PROVIDED RECORDS:

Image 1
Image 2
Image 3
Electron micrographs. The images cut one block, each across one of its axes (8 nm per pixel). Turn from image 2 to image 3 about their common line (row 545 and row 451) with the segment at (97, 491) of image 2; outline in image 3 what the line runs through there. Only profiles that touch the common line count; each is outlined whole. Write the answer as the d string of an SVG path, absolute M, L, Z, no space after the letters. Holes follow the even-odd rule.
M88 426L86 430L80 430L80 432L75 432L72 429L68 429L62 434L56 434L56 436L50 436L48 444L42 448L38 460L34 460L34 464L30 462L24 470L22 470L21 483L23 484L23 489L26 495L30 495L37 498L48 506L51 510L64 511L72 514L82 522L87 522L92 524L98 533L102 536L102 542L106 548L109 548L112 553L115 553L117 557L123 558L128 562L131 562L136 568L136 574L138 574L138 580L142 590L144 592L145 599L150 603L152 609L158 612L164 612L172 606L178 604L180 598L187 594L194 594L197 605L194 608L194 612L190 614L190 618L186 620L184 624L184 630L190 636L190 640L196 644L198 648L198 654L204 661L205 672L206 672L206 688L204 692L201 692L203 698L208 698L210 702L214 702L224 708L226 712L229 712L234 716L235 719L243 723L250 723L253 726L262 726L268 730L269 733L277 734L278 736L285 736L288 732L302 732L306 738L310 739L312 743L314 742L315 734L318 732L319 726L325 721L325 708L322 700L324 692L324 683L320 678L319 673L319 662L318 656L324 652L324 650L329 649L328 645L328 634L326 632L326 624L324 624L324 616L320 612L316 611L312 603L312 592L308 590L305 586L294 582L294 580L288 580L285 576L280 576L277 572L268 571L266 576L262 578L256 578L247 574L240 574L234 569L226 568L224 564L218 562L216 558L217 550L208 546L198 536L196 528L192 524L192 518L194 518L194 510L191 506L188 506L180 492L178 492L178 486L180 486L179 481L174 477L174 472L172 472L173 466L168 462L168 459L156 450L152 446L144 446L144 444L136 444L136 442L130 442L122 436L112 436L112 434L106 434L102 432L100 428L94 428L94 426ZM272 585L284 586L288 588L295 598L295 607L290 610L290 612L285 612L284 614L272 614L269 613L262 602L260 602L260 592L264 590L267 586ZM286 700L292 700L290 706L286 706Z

PROBLEM STATEMENT:
In this exercise, repeat the entries above verbatim.

RESULT OF THIS TASK:
Image 1
Image 2
Image 3
Electron micrographs. The images cut one block, each across one of its axes (8 nm per pixel). Turn from image 2 to image 3 about their common line (row 545 and row 451) with the segment at (97, 491) of image 2; outline in image 3 what the line runs through there. Only profiles that touch the common line count; each is outlined whole. Write the answer as the d string of an SVG path, absolute M, L, Z, no space after the letters. Holes follow the even-odd rule.
M88 426L86 430L80 430L80 432L75 432L72 429L68 429L62 434L56 434L56 436L50 436L48 444L42 448L38 460L34 460L34 464L30 462L24 470L22 470L21 483L23 484L23 489L26 495L30 495L37 498L48 506L51 510L64 511L72 514L82 522L87 522L92 524L98 533L102 536L102 542L106 548L109 548L112 553L115 553L117 557L123 558L128 562L131 562L136 568L136 574L138 574L138 580L142 590L144 592L145 599L150 603L152 609L158 612L164 612L172 606L178 604L180 598L187 594L194 594L197 605L194 608L194 612L190 614L190 618L186 620L184 624L184 630L190 636L190 640L196 644L198 648L198 654L204 661L205 672L206 672L206 688L204 692L201 692L203 698L208 698L210 702L214 702L224 708L226 712L229 712L234 716L235 719L243 723L250 723L253 726L262 726L268 730L269 733L277 734L278 736L285 736L288 732L302 732L306 738L310 739L312 743L314 742L315 734L318 732L319 726L325 721L325 708L322 700L324 692L324 683L320 678L319 673L319 662L318 656L324 652L324 650L329 649L328 645L328 634L326 632L326 624L324 624L324 616L320 612L316 611L312 603L312 592L308 590L305 586L294 582L294 580L288 580L285 576L280 576L277 572L268 571L266 576L262 578L256 578L247 574L240 574L234 569L226 568L224 564L218 562L216 558L217 550L208 546L198 536L196 528L192 524L192 518L194 518L194 510L191 506L188 506L180 492L178 492L178 486L180 486L179 481L174 477L174 472L172 472L173 466L168 462L168 459L156 450L152 446L144 446L144 444L136 444L136 442L130 442L122 436L112 436L112 434L106 434L102 432L100 428L94 428L94 426ZM272 585L284 586L288 588L295 598L295 607L290 610L290 612L285 612L284 614L272 614L269 613L262 602L260 602L260 592L264 590L267 586ZM286 700L292 700L290 706L286 706Z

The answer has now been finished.